The miniatures are from Raiden. I actually tried to do this project using miniatures from different manufacturers about 20 years ago. The Raiden planes are superior. The scale is consistent and the castings are crisper. They are painted with a base coat of Testors acrylic aluminum. Just black in the scribed areas for contrast. I paint the canopies ivory, which I know goes against the light metallic blue convention. Nobody makes Cuban markings, so I’m stuck painting my own. I tried applying decal numerals to the nose of the planes. It would have been no problem 20 years ago, but me, fingers, and eyesight could not quite cooperate, so I simply painted on numbers, such as they are.
As we move into March, I’ll be picking at my 13 Days stuff-trucks, AAA positions, and some buildings. But my main focus will be wrapping up the 29 remaining figures left to paint for the Aztec project.
MesoAmerican Body Count
I began thinking about and acquiring figures for the Quetzacoatl Rampant project in March or April of last year. I didn’t begin painting until last May, just before Enfilade. I’ve nearly painted everything in my possession, with a few figures to go around for all the participants. Let’s see what I’ve gotten done the last year.
I focused on the Spanish first and kept them deliberately small. We’ve learned they are super nasty if you can roll well enough to get them to move and shoot as required. I have two more units of swordsmen (rodeleros) left to paint for a total of 12 figures.
1 X 6 Cabaleros (mounted soldiers)
6 X 6 Rodelero (includes the 12 figures unpainted)
2 X 6 Arquebusiers
2 X 6 Crossbowmen
1 X 6 Hunting dog party
1 X 2 Cannon
Total Spanish figures are 74 plus two command figures
The Aztecs are one of those cases in which I feel like I have a lot more figures than I actually have. Sadly, that likely means more figures in my future. I have a lot, and I like what I have, but don’t feel like it’s enough to fight the battles I want to be able to fight:
2 X 12 Elite knights
1 X 12 Warrior priests
4 x 12 Suit wearers veteran warriors
6 X 12 levy warriors
6 X 6 skirmishers
That’s 192 painted figures plus a dozen various command figures. I have five figures of Aztec high command types that are not painted, but they have my immediate attention and should be done by the end of the week. The 13 melee combat units simply aren’t enough. Plenty of skirmishers. I see myself blowing the army out to 18 melee units with three retinues of six mixed quality melee units and two units of skirmishers each. Eureka figures of course.

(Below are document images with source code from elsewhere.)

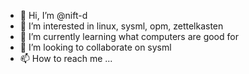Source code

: - 👋 Hi, I’m @nift-d
- 👀 I’m interested in linux, sysml, opm, zettelkasten
- 🌱 I’m currently learning what computers are good for
- 💞️ I’m looking to collaborate on sysml
- 📫 How to reach me ...

<!---
nift-d/nift-d is a ✨ special ✨ repository because its `README.md` (this file) appears on your GitHub profile.
You can click the Preview link to take a look at your changes.
--->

The Tlaxcalans were the most important of Cortez’s native allies. They are also kind of cool. I have one twelve figure unit of heron warriors left to paint and I’m pretty excited to paint them. These are the units I will have:
1 X 12 archers
4 X 12 veteran warriors (includes 12 figures unpainted)
3 X 12 levy warriors
4 X 6 skirmishers
7 X 6 baggage carriers.
It’s a nice collection, equal to 162 figures. I feel like the Tlaxcalans are a bit unbalanced and need more levy warriors. I could see adding another 3 X 12 units, but don’t feel quite the urgency as I do for the Aztecs. I’ve come to really like the figures by Outpost miniatures for these guys, so future minis will come from this underrated English supplier.
My so far completed Tlaxcalans. I think there’s enough room to squeeze in one more unit.
So for the last eight months or so I’ve managed to paint about 430 figures for this project, including the remaining 29, plus some command figure hangers on. Admittedly, it’s not quite the same as painting the Old Guard with cuffs, turnbacks and lace, but it’s still a lot for an old guy like me. I’ve even squeezed some other stuff in between, with a few orcs for my slowly expanding Dragon Rampant army, and getting started on 13 Days.